For Colored Girls
For Colored Girls weaves together the stories of nine different women – Joanna, Tangie, Crystal, Gilda, Kelly, Juanita, Yasmine, Nyla and Alice – as they move into and out of one another’s existences; some are well known to one another, others are as yet strangers. Crises, heartbreaks and crimes will ultimately bring these nine women fully into the same orbit where they will find commonality and understanding. Each will speak her truth as never before. And each will know that she is complete as a human being, glorious and divine in all her colors.
This film targets African American women and indeed the audience I screened the film with was made up of primarily women. It is a story that they will best relate to. There are several subplots which make up the whole of the film. In one story Whoopi Goldberg plays a religious fanatic who yells, “Repent! Repent!” a lot to her two daughters; the oldest one she is most unhappy with for her habit of sleeping with a different man almost every night. The youngest daughter she has high hopes for until she winds up pregnant and then she gets the same treatment as her older sibling.

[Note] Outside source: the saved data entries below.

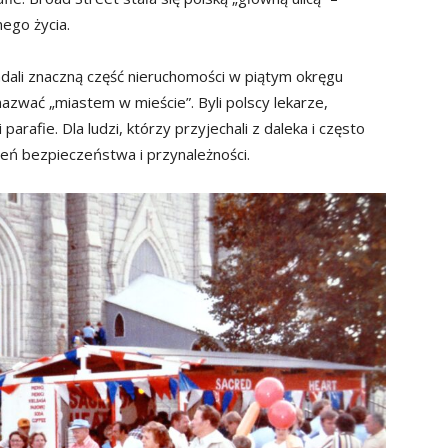
ego życia.
iadali znaczną część nieruchomości w piątym okręgu
azwać „miastem w mieście”. Byli polscy lekarze,
 parafie. Dla ludzi, którzy przyjechali z daleka i często
rzeń bezpieczeństwa i przynależności.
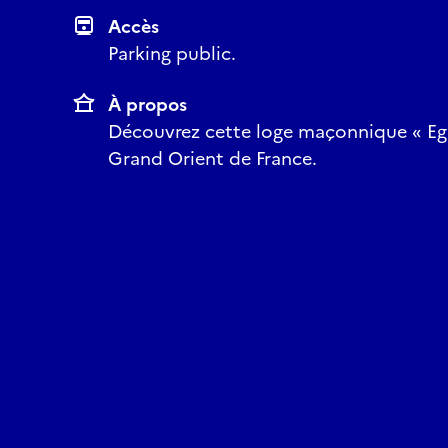
Accès
Parking public.
À propos
Découvrez cette loge maçonnique « Ega
Grand Orient de France.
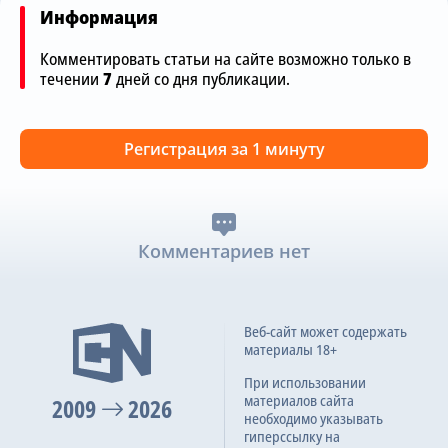
Информация
Комментировать статьи на сайте возможно только в
течении
7
дней со дня публикации.
Регистрация за 1 минуту
Комментариев нет
Веб-сайт может содержать
материалы 18+
При использовании
материалов сайта
2009
2026
необходимо указывать
гиперссылку на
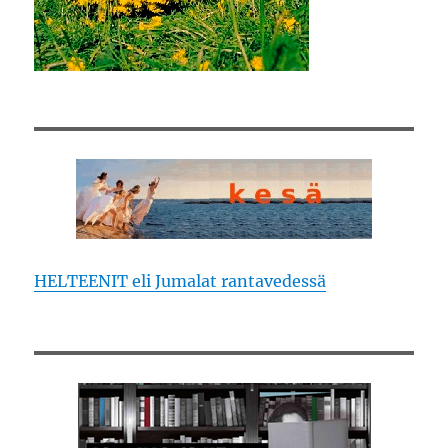
HELTEENIT eli Jumalat rantavedessä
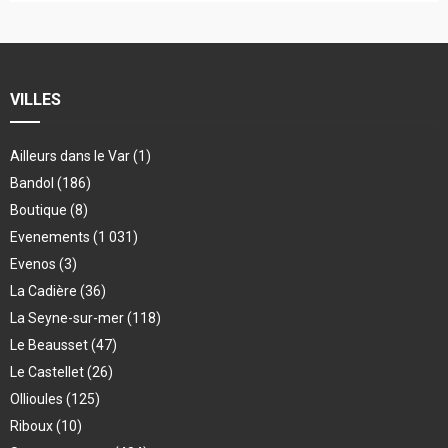
VILLES
Ailleurs dans le Var
(1)
Bandol
(186)
Boutique
(8)
Evenements
(1 031)
Evenos
(3)
La Cadière
(36)
La Seyne-sur-mer
(118)
Le Beausset
(47)
Le Castellet
(26)
Ollioules
(125)
Riboux
(10)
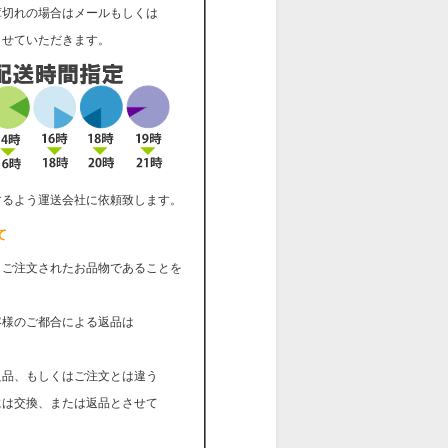
庫切れの場合はメールもしくは
せていただきます。
するよう運送会社に依頼致します。
て
らご注文されたお品物であることを
客様のご都合による返品は
。
良品、もしくはご注文とは違う
は交換、または返品とさせて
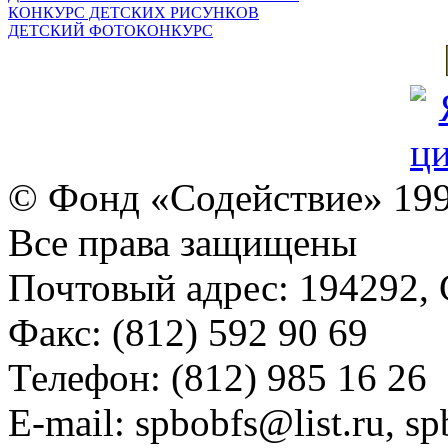
КОНКУРС ДЕТСКИХ РИСУНКОВ
ДЕТСКИЙ ФОТОКОНКУРС
© Фонд «Содействие» 19
Все права защищены
Почтовый адрес: 194292, С
Факс: (812) 592 90 69
Телефон: (812) 985 16 26
E-mail: spbobfs@list.ru, 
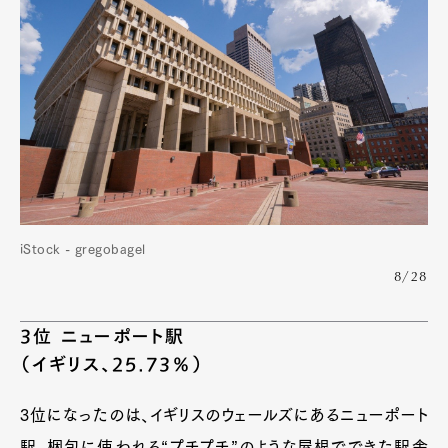
iStock - gregobagel
8/28
3位 ニューポート駅
（イギリス、25.73％）
3位になったのは、イギリスのウェールズにあるニューポート
駅。梱包に使われる“プチプチ”のような屋根でできた駅舎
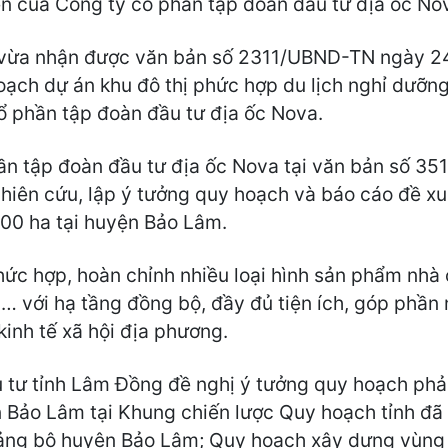
ên của Công ty cổ phần tập đoàn đầu tư địa ốc No
t vừa nhận được văn bản số 2311/UBND-TN ngày 
ạch dự án khu đô thị phức hợp du lịch nghỉ dưỡng k
 phần tập đoàn đầu tư địa ốc Nova.
ần tập đoàn đầu tư địa ốc Nova tại văn bản số 
hiên cứu, lập ý tưởng quy hoạch và báo cáo đề xu
00 ha tại huyện Bảo Lâm.
ức hợp, hoàn chỉnh nhiều loại hình sản phẩm nhà ở,
… với hạ tầng đồng bộ, đầy đủ tiện ích, góp phần
kinh tế xã hội địa phương.
u tư tỉnh Lâm Đồng đề nghị ý tưởng quy hoạch phả
n Bảo Lâm tại Khung chiến lược Quy hoạch tỉnh đ
Đảng bộ huyện Bảo Lâm; Quy hoạch xây dựng vùng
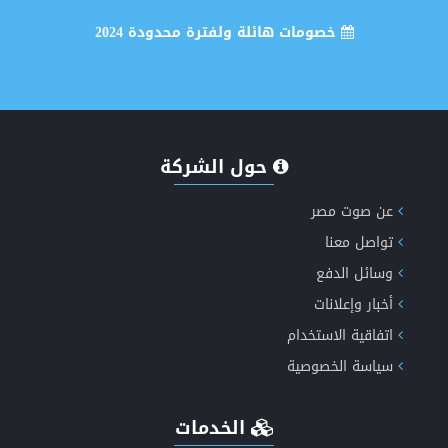
خصومات هائلة ولفترة محدودة 2024
انشاء وتصميم موقع اخباري متكامل
حول الشركة
عن صوت مصر
تواصل معنا
إكتشف الان مميزات طفرة الاخباري الجيل الخامس دعم
وسائل الدفع
أخبار وإعلانات
الذكاء الاصطناعي
اتفاقية الاستخدام
سياسة الخصوصية
الخدمات
انشاء موقع اعلانات مبوبة متكامل ومتعدد اللغات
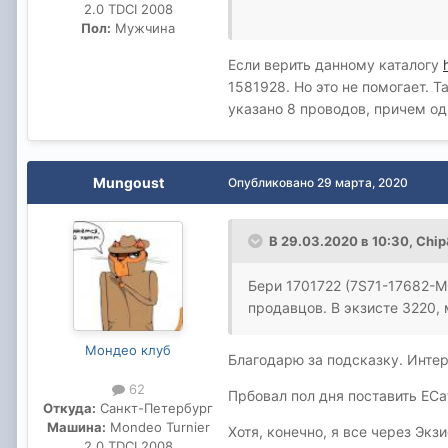
2.0 TDCI 2008
Они все с подогревом, не бы
Пол:
Мужчина
ищете донора. Поставьте For
Если верить данному каталогу
стоит на Вашей машине, бер
1581928. Но это не помогает. 
у меня, я поставил себе с 
указано 8 проводов, причем од
потом в результате окажется
Я не вредный человек и мог 
Mungoust
Опубликовано
29 марта, 2020
В 29.03.2020 в 10:30,
Chip
Бери 1701722 (7S71-17682-MG
продавцов. В экзисте 3220,
Мондео клуб
Благодарю за подсказку. Инте
62
Прбовал пол дня поставить ECa
Откуда:
Санкт-Петербург
Машина:
Mondeo Turnier
Хотя, конечно, я все через Экз
2.0 TDCI 2008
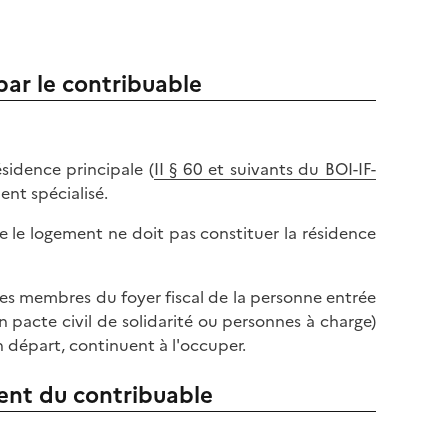
par le contribuable
sidence principale (
II § 60 et suivants du BOI-IF-
ent spécialisé.
ue le logement ne doit pas constituer la résidence
 les membres du foyer fiscal de la personne entrée
n pacte civil de solidarité ou personnes à charge)
n départ, continuent à l'occuper.
ent du contribuable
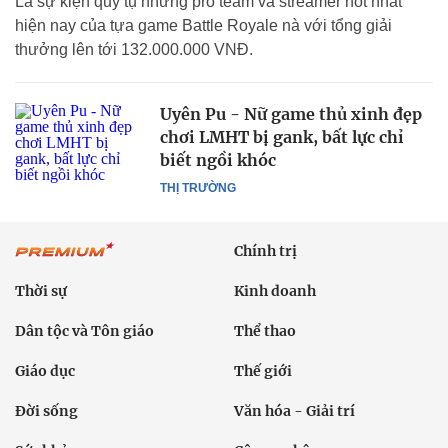
Là sự kiện quy tụ những pro team và streamer hot nhất
hiện nay của tựa game Battle Royale nà với tổng giải
thưởng lên tới 132.000.000 VNĐ.
Uyên Pu - Nữ game thủ xinh đẹp
chơi LMHT bị gank, bất lực chỉ
biết ngồi khóc
THỊ TRƯỜNG
Chính trị
Thời sự
Kinh doanh
Dân tộc và Tôn giáo
Thể thao
Giáo dục
Thế giới
Đời sống
Văn hóa - Giải trí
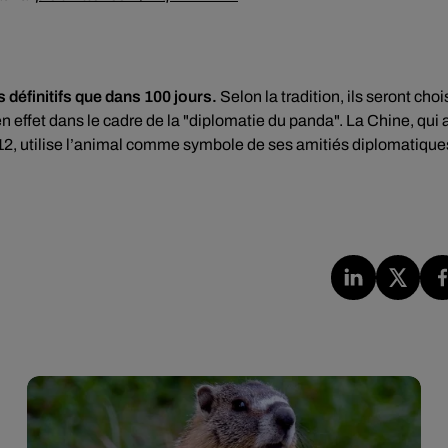
définitifs que dans 100 jours.
Selon la tradition, ils seront choi
n effet dans le cadre de la "diplomatie du panda". La Chine, qui 
012, utilise l’animal comme symbole de ses amitiés diplomatique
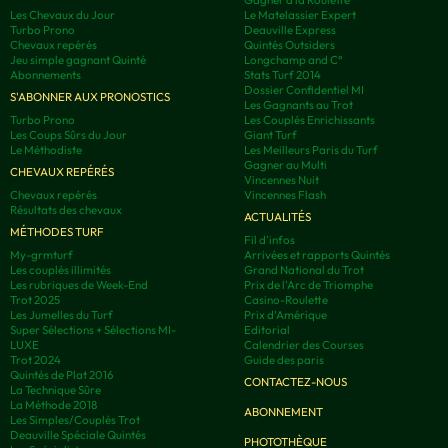
Les Chevaux du Jour
Le Matelassier Expert
Turbo Prono
Deauville Express
Chevaux repérés
Quintés Outsiders
Jeu simple gagnant Quinté
Longchamp and C°
Abonnements
Stats Turf 2014
Dossier Confidentiel MI
S'ABONNER AUX PRONOSTICS
Les Gagnants au Trot
Turbo Prono
Les Couplés Enrichissants
Les Coups Sûrs du Jour
Giant Turf
Le Méthodiste
Les Meilleurs Paris du Turf
Gagner au Multi
CHEVAUX REPÉRÉS
Vincennes Nuit
Chevaux repérés
Vincennes Flash
Résultats des chevaux
ACTUALITÉS
MÉTHODES TURF
Fil d'infos
My-grmturf
Arrivées et rapports Quintés
Les couplés illimités
Grand National du Trot
Les rubriques de Week-End
Prix de l'Arc de Triomphe
Trot 2025
Casino-Roulette
Les Jumelles du Turf
Prix d'Amérique
Super Sélections + Sélections MI-
Editorial
LUXE
Calendrier des Courses
Trot 2024
Guide des paris
Quintés de Plat 2016
CONTACTEZ-NOUS
La Technique Sûre
La Méthode 2018
ABONNEMENT
Les Simples/Couplés Trot
Deauville Spéciale Quintés
PHOTOTHÈQUE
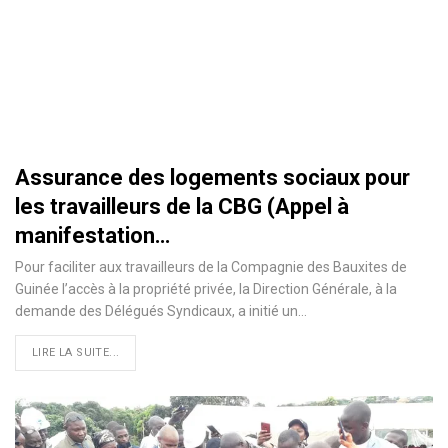
Assurance des logements sociaux pour
les travailleurs de la CBG (Appel à
manifestation…
Pour faciliter aux travailleurs de la Compagnie des Bauxites de
Guinée l’accès à la propriété privée, la Direction Générale, à la
demande des Délégués Syndicaux, a initié un…
LIRE LA SUITE...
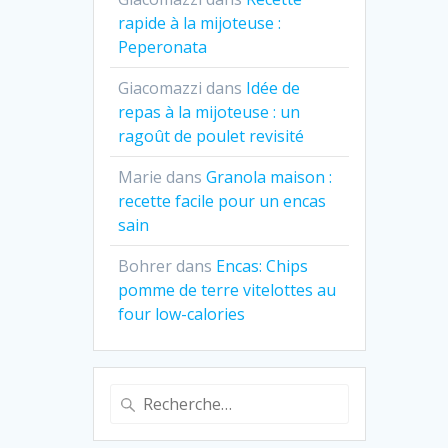
rapide à la mijoteuse :
Peperonata
Giacomazzi
dans
Idée de
repas à la mijoteuse : un
ragoût de poulet revisité
Marie
dans
Granola maison :
recette facile pour un encas
sain
Bohrer
dans
Encas: Chips
pomme de terre vitelottes au
four low-calories
Recherche
pour
:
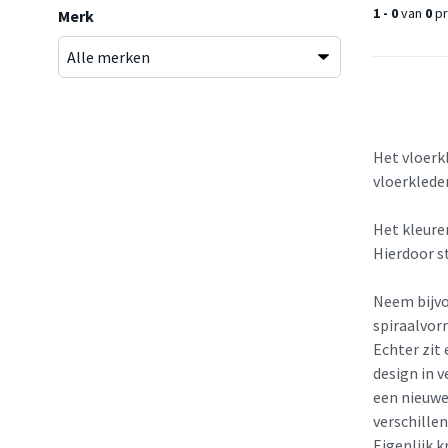
1 - 0
van
0
pr
Merk
Het vloerk
vloerklede
Het kleure
Hierdoor st
Neem bijvo
spiraalvor
Echter zit
design in v
een nieuwe
verschillen
Eigenlijk k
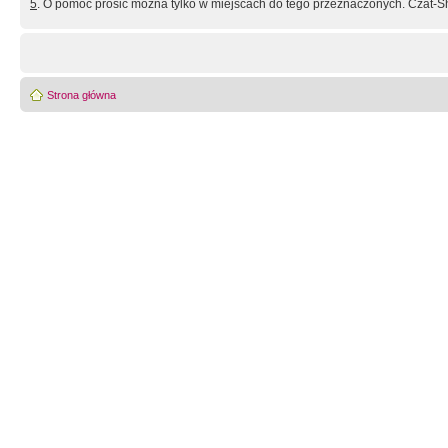
5
. O pomoc prosić można tylko w miejscach do tego przeznaczonych. Czat-Sh
Strona główna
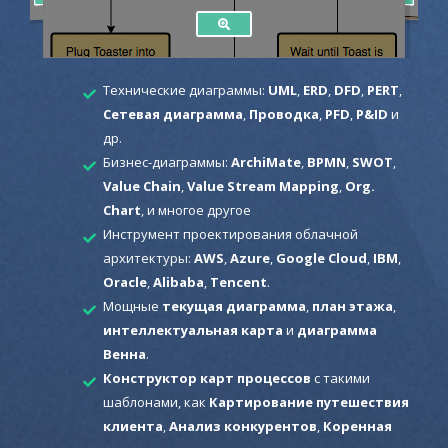
Технические диаграммы:
UML
,
ERD
,
DFD
,
PERT
,
Сетевая диаграмма
,
Проводка
,
PFD
,
P&ID
и
др.
Бизнес-диаграммы:
ArchiMate
,
BPMN
,
SWOT
,
Value Chain
,
Value Stream Mapping
,
Org.
Chart
, и многое другое
Инструмент проектирования облачной
архитектуры:
AWS
,
Azure
,
Google Cloud
,
IBM
,
Oracle
,
Alibaba
,
Tencent
.
Мощные
текущая диаграмма
,
план этажа
,
интеллектуальная карта
и
диаграмма
Венна
.
Конструктор карт процессов
с такими
шаблонами, как
Картирование путешествия
клиента
,
Анализ конкурентов
,
Коренная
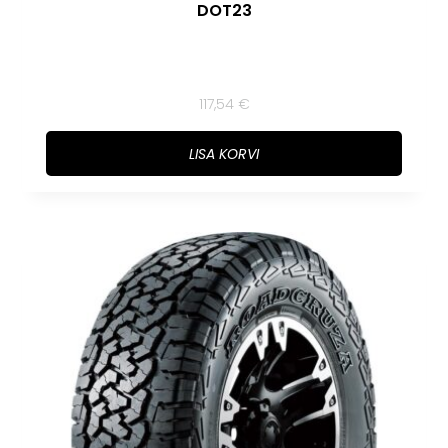
DOT23
117,54
€
LISA KORVI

In another plot a man is cheating on his wife after taking thousands of dollars from her, money which she had saved from her job and he blows it in a bad investment. In still another story a young woman likes a man and accepts his dinner invitation. She promises to make dinner for him on their next date and he shows up with wine and soon strips down and proceeds to rape her. The scene is fairly graphic, with the man holding her down and forcing himself on her from behind as she cries in her humiliation. In another scene of this endlessly unhappy story a vet who has returned from the war drinks constantly and abuses his wife and two small children, a boy and a girl. Ultimately he carries the abuse to a tragic conclusion.
This film includes some of the stars such as Whoopi Goldberg and Phylicia Rashad quoting poetry about being a colored woman during some of the more intense moments in the film. Women, and the film suggests, particularly black women, have a difficult lot in life. One concern I have is that it portrays most men as pigs. Maybe it is a call for men to be kinder to women, especially the ones they have relationships with.
The bottom line for us at Dove is that the film is not family friendly, not by a long shot. It includes a ton of language including biblical profanity and the dreaded F bomb, in addition to sex between unmarried couples and rear male nudity. It also includes frank sexual comments and innuendos. We therefore are unable to award our Dove Seal to the movie.